O TJMG informou que, ao voltar atrás, o desembargador manteve a sentença condenatória de primeira instância em relação aos dois acusados: o homem e a mãe da menina
O desembargador Magid Nauef Láuar, da 9ª Câmara Criminal do Tribunal de Justiça de Minas Gerais (TJMG), em decisão monocrática, acolheu os embargos do Ministério Público estadual no caso do homem de 35 anos acusado de estupro de vulnerável contra uma menina de 12 anos, em Indianópolis (MG). Com isso, Magid voltou atrás e negou provimento aos recursos da defesa do acusado.
A decisão do desembargador foi tomada após um primo dele, o servidor público Saulo Láuar, de 42 anos, ter feito um relato nas redes sociais que Magid tentou abusar sexualmente dele na adolescência, quando tinha 14 anos.

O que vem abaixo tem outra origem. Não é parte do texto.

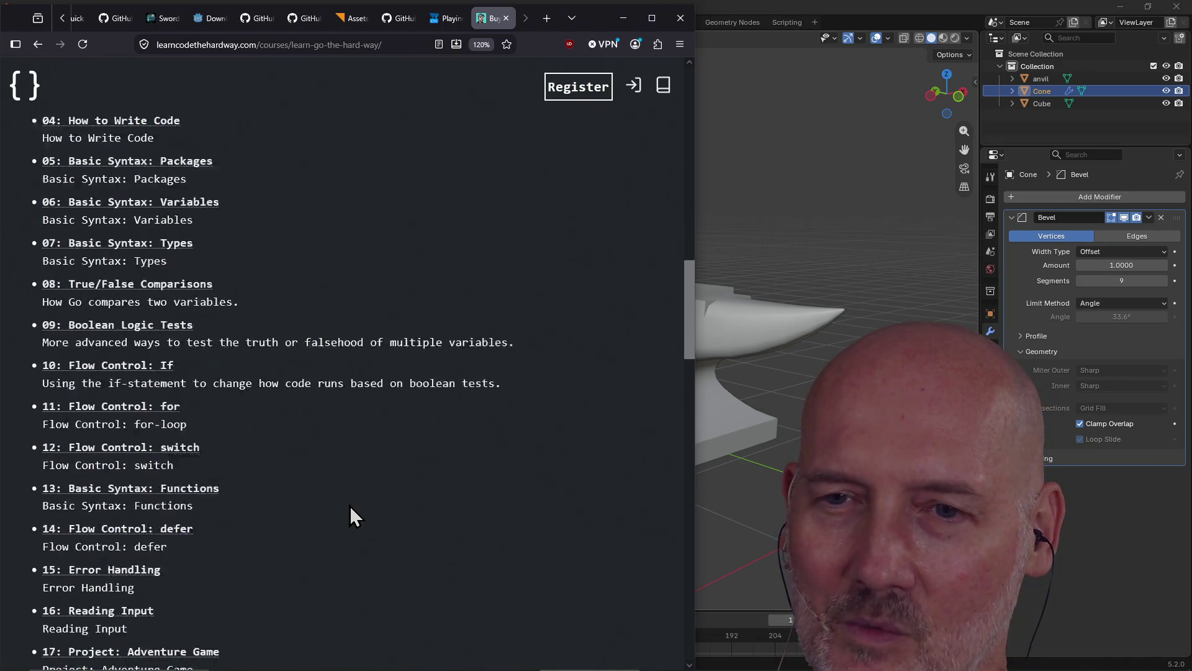
scroll(351, 507, "up", 6)
scroll(349, 505, "down", 5)
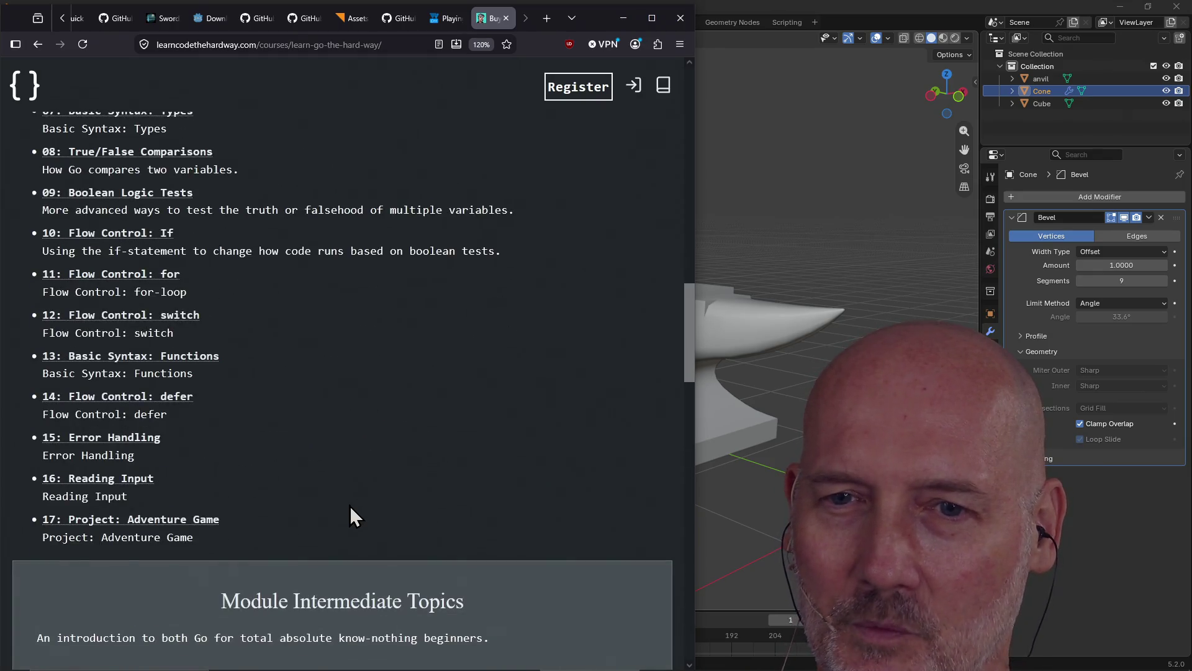
scroll(366, 461, "up", 4)
scroll(366, 460, "down", 10)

O TJMG informou que, ao voltar atrás, Magid, manteve a sentença condenatória de primeira instância em relação aos dois acusados: o homem e a mãe da menina. Também foi determinada a expedição imediata de mandados de prisão em desfavor de ambos. As identidades dos envolvidos no caso não são divulgadas para preservar a vítima, menor de idade.
Entenda o caso
O homem de 35 anos foi condenado em primeira instância, pela 1ª Vara Criminal e da Infância e da Juventude da Comarca de Araguari, em novembro de 2025 a 9 anos e 4 meses de prisão por viver maritalmente e manter relações sexuais com uma menina de 12 anos — idade no início do processo.
A defesa do homem recorreu e o caso foi para a segunda instância, onde foi avaliado por três ministros do TJMG da 9ª Câmara Criminal. Nesta instância, o homem foi inocentado porque os magistrados entenderam que o réu e a menina tinham vínculo afetivo consensual. A mãe da menina, investigada por conivência com o crime de estupro de vulnerável, também foi inocentada.
De acordo com a decisão do TJMG, o réu e a menina viviam juntos, como um casal, na cidade de Indianópolis, no Triângulo Mineiro, com a autorização da mãe da garota, que não se opôs a que ela abandonasse os estudos. O fato do homem ter passagens pela polícia pelos crimes de homicídio e tráfico de drogas também não pesou contra ele.
O Ministério Público de Minas Gerais (MPMG) argumenta que a decisão que liberou os réus de punição equivocou-se ao validar a tese de “constituição de núcleo familiar” para afastar a hipótese de crime. A Procuradoria ressalta que o ordenamento jurídico brasileiro proíbe o casamento para menores de 16 anos e que o período de apenas uma semana de convivência sob o mesmo teto não caracteriza união estável.
O órgão defende que a dinâmica configura o chamado grooming (aliciamento progressivo), processo em que o adulto constrói laços de confiança com a criança e a família, oferecendo presentes ou suporte financeiro para obter gratificação sexual. A procuradoria sustenta que a percepção da adolescente, que chamava o réu de “marido”, não tem validade jurídica, pois uma criança de 12 anos não possui discernimento para compreender as implicações de um matrimônio.
O recurso do MPMG fundamentou-se ainda na Súmula 593 do Superior Tribunal de Justiça (STJ), que define que o crime de estupro de vulnerável ocorre independentemente de haver consentimento da vítima ou relacionamento amoroso.